[Your objective] Exactly the lines from the one with "I'd like to" through the end of the material are to be output, both included, with no other text.

[Dataset]
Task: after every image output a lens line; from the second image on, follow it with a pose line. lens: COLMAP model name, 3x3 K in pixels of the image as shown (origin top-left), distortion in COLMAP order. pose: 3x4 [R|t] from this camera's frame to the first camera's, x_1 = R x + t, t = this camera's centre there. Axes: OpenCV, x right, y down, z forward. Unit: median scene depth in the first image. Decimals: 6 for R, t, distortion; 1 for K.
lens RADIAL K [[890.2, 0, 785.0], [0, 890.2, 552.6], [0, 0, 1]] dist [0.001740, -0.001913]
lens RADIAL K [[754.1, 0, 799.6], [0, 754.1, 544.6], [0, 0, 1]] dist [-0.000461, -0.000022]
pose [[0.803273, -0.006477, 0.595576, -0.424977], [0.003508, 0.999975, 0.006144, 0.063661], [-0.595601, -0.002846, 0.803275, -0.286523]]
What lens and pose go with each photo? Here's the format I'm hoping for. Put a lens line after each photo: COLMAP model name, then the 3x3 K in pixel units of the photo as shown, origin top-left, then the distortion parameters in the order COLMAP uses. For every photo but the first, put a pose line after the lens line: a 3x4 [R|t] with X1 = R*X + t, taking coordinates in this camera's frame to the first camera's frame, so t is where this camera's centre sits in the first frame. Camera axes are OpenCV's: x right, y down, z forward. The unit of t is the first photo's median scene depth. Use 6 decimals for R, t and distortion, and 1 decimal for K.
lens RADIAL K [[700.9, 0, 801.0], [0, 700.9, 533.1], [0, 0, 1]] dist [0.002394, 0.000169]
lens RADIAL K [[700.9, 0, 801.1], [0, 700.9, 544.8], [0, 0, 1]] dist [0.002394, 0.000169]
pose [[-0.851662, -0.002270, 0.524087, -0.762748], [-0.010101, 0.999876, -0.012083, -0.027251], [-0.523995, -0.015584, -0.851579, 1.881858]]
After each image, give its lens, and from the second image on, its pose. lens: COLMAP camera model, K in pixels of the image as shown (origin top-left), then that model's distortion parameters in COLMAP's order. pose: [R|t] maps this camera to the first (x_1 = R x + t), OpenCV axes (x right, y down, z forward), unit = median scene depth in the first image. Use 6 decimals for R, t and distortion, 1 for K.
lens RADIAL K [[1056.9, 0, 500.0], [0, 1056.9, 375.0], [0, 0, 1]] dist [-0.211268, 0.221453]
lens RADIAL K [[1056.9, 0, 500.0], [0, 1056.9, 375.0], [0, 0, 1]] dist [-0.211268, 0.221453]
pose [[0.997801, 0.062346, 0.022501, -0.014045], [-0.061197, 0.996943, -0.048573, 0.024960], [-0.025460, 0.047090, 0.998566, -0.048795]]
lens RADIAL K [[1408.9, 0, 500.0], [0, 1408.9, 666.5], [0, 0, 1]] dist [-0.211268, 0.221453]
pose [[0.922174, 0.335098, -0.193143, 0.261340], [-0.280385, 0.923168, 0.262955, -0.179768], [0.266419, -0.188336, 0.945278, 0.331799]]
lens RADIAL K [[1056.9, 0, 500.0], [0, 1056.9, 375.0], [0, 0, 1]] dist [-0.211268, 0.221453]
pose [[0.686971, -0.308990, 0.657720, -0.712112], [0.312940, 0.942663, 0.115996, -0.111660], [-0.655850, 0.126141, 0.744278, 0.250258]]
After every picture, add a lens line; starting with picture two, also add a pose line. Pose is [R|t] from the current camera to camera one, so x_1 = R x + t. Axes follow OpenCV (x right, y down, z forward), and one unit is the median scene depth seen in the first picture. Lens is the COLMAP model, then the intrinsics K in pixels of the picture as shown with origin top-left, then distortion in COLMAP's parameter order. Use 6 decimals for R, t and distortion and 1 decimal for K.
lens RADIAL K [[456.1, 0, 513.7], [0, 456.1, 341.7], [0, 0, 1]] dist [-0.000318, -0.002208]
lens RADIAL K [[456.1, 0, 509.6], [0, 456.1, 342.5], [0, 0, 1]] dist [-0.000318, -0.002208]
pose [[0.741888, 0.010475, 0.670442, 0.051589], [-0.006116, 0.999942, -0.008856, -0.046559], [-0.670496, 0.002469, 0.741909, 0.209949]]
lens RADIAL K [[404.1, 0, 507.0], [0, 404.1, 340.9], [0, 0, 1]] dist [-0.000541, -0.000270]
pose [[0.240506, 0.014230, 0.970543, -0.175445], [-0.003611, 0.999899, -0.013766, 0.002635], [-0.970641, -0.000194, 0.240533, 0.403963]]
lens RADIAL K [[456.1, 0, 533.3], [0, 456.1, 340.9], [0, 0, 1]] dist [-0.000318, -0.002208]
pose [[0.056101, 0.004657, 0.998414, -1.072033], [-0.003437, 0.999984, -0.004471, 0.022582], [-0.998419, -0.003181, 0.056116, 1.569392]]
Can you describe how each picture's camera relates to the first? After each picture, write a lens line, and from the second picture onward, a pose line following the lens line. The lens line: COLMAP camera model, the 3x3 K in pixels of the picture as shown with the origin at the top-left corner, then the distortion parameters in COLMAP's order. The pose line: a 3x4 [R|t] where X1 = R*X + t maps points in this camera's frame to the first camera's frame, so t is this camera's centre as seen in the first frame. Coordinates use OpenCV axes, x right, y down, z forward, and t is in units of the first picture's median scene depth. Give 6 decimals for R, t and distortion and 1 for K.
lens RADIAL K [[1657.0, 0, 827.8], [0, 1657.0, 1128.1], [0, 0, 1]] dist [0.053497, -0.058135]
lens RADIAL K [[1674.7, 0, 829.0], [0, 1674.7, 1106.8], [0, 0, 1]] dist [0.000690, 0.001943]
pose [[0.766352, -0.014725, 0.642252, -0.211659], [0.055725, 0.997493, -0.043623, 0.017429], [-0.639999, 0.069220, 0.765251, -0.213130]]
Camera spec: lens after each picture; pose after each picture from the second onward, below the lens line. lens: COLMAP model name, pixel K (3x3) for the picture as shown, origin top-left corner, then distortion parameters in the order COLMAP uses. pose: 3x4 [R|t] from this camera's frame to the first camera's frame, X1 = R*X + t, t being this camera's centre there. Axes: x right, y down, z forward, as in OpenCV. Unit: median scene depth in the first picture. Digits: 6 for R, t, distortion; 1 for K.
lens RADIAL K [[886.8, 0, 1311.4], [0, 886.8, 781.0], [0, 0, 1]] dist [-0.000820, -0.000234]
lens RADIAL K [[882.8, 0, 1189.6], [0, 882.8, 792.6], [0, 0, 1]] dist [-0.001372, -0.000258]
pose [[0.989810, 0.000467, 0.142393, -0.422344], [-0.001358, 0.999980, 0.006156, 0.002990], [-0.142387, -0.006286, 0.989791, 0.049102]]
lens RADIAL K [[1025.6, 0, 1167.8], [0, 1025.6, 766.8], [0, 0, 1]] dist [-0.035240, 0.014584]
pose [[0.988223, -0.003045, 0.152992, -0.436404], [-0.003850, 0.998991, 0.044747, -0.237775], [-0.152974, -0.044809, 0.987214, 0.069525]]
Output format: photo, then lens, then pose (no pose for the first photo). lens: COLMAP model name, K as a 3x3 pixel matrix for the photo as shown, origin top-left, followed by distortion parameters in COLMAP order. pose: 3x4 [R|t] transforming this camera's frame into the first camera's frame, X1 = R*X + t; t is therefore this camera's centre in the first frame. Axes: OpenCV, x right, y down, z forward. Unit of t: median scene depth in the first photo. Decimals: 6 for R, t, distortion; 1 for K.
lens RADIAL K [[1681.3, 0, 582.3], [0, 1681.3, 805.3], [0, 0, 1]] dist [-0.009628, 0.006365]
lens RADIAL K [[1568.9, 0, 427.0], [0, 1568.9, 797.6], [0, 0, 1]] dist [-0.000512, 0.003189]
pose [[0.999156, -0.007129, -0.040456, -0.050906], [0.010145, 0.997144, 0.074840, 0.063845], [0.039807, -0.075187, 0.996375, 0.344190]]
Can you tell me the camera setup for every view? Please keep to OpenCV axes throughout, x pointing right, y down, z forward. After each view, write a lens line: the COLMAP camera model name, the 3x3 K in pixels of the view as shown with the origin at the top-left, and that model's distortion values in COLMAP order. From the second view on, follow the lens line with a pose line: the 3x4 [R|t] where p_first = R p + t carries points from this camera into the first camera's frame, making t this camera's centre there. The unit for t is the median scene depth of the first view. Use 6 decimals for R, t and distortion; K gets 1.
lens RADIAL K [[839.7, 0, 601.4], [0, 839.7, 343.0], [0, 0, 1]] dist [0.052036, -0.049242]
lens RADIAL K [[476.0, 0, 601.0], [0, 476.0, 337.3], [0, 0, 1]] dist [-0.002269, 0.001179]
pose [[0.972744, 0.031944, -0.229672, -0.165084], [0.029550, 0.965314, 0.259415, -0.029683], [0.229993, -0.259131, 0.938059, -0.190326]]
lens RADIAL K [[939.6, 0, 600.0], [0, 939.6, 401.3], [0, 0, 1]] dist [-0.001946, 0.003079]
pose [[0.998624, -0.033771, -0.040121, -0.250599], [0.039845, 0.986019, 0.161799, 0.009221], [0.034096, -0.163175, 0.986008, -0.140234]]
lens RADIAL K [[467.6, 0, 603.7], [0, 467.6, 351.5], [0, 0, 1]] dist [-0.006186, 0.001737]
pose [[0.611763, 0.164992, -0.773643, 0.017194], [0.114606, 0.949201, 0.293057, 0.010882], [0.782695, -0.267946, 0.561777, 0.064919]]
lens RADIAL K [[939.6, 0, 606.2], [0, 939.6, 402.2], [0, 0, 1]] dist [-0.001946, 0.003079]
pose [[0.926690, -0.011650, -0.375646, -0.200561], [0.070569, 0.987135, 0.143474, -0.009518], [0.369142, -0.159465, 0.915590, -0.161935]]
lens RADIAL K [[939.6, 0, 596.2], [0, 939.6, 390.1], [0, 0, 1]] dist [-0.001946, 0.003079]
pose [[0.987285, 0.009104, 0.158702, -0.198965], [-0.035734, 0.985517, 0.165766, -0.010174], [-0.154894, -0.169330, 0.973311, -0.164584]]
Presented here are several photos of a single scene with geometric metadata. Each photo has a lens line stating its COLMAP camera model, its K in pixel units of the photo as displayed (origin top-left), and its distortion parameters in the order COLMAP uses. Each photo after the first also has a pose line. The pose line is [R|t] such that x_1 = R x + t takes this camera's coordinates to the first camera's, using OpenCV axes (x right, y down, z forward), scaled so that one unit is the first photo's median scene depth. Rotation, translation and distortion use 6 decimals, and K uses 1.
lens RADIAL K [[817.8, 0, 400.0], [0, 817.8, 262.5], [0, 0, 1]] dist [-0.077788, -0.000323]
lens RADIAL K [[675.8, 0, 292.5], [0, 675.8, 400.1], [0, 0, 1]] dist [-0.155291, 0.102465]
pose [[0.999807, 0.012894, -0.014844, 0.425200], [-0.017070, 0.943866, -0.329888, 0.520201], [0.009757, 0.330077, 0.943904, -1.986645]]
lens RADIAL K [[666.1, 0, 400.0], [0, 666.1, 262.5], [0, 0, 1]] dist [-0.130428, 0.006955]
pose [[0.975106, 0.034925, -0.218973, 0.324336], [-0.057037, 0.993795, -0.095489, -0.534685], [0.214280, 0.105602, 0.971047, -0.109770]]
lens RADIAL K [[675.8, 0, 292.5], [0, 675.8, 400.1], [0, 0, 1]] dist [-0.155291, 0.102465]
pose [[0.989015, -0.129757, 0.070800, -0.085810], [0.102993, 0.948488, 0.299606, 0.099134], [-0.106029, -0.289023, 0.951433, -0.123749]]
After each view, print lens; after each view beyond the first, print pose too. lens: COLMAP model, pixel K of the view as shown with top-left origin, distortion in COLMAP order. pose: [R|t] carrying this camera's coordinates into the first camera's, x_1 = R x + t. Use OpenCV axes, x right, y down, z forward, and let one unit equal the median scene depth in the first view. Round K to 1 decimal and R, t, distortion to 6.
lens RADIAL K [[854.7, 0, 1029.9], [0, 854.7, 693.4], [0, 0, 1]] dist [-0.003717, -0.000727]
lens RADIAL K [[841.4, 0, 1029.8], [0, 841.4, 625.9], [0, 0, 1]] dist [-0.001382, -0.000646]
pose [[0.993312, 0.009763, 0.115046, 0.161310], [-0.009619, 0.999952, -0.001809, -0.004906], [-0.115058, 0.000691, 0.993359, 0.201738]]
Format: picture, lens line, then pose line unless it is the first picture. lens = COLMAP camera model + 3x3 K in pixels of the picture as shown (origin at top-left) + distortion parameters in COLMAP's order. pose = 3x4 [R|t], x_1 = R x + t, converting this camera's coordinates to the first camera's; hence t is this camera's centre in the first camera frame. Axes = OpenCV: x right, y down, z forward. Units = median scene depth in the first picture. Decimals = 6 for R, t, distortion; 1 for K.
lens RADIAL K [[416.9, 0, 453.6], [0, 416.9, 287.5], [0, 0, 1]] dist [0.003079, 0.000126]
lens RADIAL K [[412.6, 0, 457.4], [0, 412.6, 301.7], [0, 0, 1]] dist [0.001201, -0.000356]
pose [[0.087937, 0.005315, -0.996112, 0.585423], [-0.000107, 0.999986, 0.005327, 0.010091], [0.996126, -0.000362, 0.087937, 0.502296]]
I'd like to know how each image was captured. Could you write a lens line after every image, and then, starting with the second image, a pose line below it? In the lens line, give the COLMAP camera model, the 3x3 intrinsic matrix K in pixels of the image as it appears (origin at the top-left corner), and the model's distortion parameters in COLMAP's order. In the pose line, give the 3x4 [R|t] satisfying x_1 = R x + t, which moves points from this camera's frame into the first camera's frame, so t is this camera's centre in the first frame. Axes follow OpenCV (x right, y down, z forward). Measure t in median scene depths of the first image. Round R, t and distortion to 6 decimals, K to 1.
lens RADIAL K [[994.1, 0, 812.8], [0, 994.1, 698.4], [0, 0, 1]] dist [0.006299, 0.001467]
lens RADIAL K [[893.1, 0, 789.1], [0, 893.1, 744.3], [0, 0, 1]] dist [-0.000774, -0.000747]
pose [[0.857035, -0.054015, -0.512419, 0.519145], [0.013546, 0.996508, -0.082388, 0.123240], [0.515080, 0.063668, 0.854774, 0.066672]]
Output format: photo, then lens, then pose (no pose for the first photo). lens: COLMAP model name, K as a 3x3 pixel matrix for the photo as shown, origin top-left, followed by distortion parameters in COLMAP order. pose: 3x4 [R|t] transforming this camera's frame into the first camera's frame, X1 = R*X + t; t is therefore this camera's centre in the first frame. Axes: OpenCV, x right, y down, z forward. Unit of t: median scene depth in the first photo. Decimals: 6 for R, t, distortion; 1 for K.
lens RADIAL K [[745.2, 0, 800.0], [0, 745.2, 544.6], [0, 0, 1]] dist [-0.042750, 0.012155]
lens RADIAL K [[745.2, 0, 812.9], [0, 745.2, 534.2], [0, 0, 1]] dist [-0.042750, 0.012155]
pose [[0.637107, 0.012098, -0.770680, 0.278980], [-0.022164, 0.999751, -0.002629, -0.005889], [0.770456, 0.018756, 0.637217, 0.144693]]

[Answer below]
I'd like to know how each image was captured. Could you write a lens line after every image, and then, starting with the second image, a pose line below it? In the lens line, give the COLMAP camera model, the 3x3 intrinsic matrix K in pixels of the image as it appears (origin at the top-left corner), and the model's distortion parameters in COLMAP's order. In the pose line, give the 3x4 [R|t] satisfying x_1 = R x + t, which moves points from this camera's frame into the first camera's frame, so t is this camera's centre in the first frame. Axes follow OpenCV (x right, y down, z forward). Measure t in median scene depths of the first image. Round R, t and distortion to 6 decimals, K to 1.
lens RADIAL K [[994.1, 0, 812.8], [0, 994.1, 698.4], [0, 0, 1]] dist [0.006299, 0.001467]
lens RADIAL K [[893.1, 0, 789.1], [0, 893.1, 744.3], [0, 0, 1]] dist [-0.000774, -0.000747]
pose [[0.857035, -0.054015, -0.512419, 0.519145], [0.013546, 0.996508, -0.082388, 0.123240], [0.515080, 0.063668, 0.854774, 0.066672]]
Output format: photo, then lens, then pose (no pose for the first photo). lens: COLMAP model name, K as a 3x3 pixel matrix for the photo as shown, origin top-left, followed by distortion parameters in COLMAP order. pose: 3x4 [R|t] transforming this camera's frame into the first camera's frame, X1 = R*X + t; t is therefore this camera's centre in the first frame. Axes: OpenCV, x right, y down, z forward. Unit of t: median scene depth in the first photo. Decimals: 6 for R, t, distortion; 1 for K.
lens RADIAL K [[745.2, 0, 800.0], [0, 745.2, 544.6], [0, 0, 1]] dist [-0.042750, 0.012155]
lens RADIAL K [[745.2, 0, 812.9], [0, 745.2, 534.2], [0, 0, 1]] dist [-0.042750, 0.012155]
pose [[0.637107, 0.012098, -0.770680, 0.278980], [-0.022164, 0.999751, -0.002629, -0.005889], [0.770456, 0.018756, 0.637217, 0.144693]]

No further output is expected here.